Atualmente é relacionado à redução do peso corporal, ao alívio da síndrome metabólica, na prevenção do diabetes e das doenças cardiovasculares em modelos animais e humanos. Nestes últimos, a ingesta diária preconizada é de 3 a 4 xícaras, o que corresponde a 600 a 900 mg de catequinas, sendo que o chá-verde é mais eficaz neste aspecto. Podem ser destacados como mecanismo de ação a redução de absorção de lipídios e proteínas no intestino causada pelos constituintes do chá, e a ativação do cAMP pelos polifenóis, músculo esquelético e tecido adiposo.
PARTE UTILIZADA:
Folhas
VIA DE ADMINISTRAÇÃO:
Oral.
USO:
Adulto.
POSOLOGIA E FORMA DE USAR:
Infusão. Tomar duas xícaras ao dia.
Extrato seco padronizado (50% de polifenóis): 100 a 600mg/dia.
FORMULAÇÕES CASEIRAS:
Infusão: colocar uma colher de chá cheia da planta em uma xícara de água. Acrescentar água fervente, abafar e deixar descansar por 3 min. Tomar duas xícaras ao dia.
CONTRAINDICAÇÕES:
Leve constipação intestinal em consumidores habituais.
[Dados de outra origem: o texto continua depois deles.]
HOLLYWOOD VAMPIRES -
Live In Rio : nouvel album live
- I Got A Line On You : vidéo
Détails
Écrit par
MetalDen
Evitar o uso noturno em indivíduos com tendência à insônia. Uso crônico pode elevar os períodos e duração de convulsões.
EFEITOS ADVERSOS:
Seu extrato aquoso pode prolongar o tempo de coagulação, portanto sua ingestão deve ser evitada por hemofílicos, e em exagero por pacientes que serão submetidos a procedimentos cirúrgicos.
CURIOSIDADE E INFORMAÇÕES COMPLEMENTARES:
Existem cinco tipos principais de chás obtidos conforme o tipo de processamento da matéria-prima:
Chá-preto: envolve quatro fases de beneficiamento - murchar (na sombra), enrolar, fermentar e secar (no forno ou fogo). As folhas são partidas em pequenas partículas.
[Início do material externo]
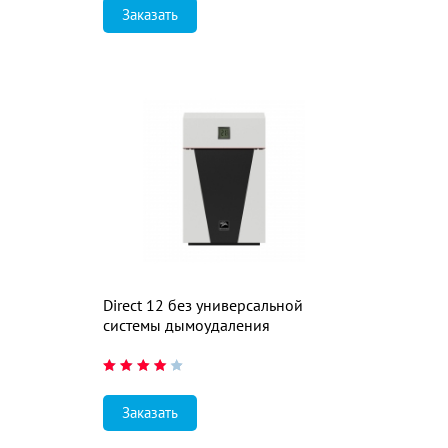
Заказать
Direct 12 без универсальной
системы дымоудаления
Заказать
Chá oolong: é considerado semifermentado. As folhas são murchadas ao sol, sacudidas em grandes peneiras e espalhadas ar para secarem e fermentarem. As folhas são comercializadas inteiras.
Chá-verde: são chás não fermentados. As folhas são passadas pelo calor (vapor d'água) para impossibilitar qualquer processo de fermentação e depois secas.
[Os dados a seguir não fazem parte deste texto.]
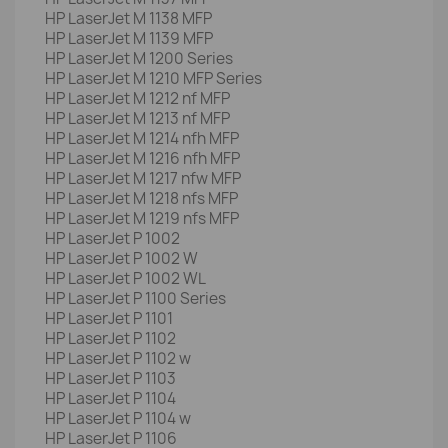
HP LaserJet M 1138 MFP
HP LaserJet M 1139 MFP
HP LaserJet M 1200 Series
HP LaserJet M 1210 MFP Series
HP LaserJet M 1212 nf MFP
HP LaserJet M 1213 nf MFP
HP LaserJet M 1214 nfh MFP
HP LaserJet M 1216 nfh MFP
HP LaserJet M 1217 nfw MFP
HP LaserJet M 1218 nfs MFP
HP LaserJet M 1219 nfs MFP
HP LaserJet P 1002
HP LaserJet P 1002 W
HP LaserJet P 1002 WL
HP LaserJet P 1100 Series
HP LaserJet P 1101
HP LaserJet P 1102
HP LaserJet P 1102 w
HP LaserJet P 1103
HP LaserJet P 1104
HP LaserJet P 1104 w
HP LaserJet P 1106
Chá-branco: os brotos das folhas são colhidos antes de abrirem, postos para murchar ao ar e depois secos, ficando com um aspecto prateado. Esse é o tipo que contém mais compostos fenólicos.
Chá-vermelho: é preparado pela fermentação completa, e, por longo tempo, das folhas. Durante essa fermentação observa-se a presença do microrganismo Aspergillus niger. O processo todo de produção do chá-vermelho exige, no mínimo, 3 anos. É ao longo deste tempo que a bebida adquire a sua cor característica.

REFERÊNCIAS:
LORENZI, H.; MATOS, F.J.A Plantas medicinais no Brasil. Nativas e exóticas. ed. Nova Odessa: Instituto Plantarum, 2002.
SAAD, G. A et al. Fitoterapia Contemporânea: tradição e ciência na prática clínica, 2ª edição. Guanabara Koogan, 2016.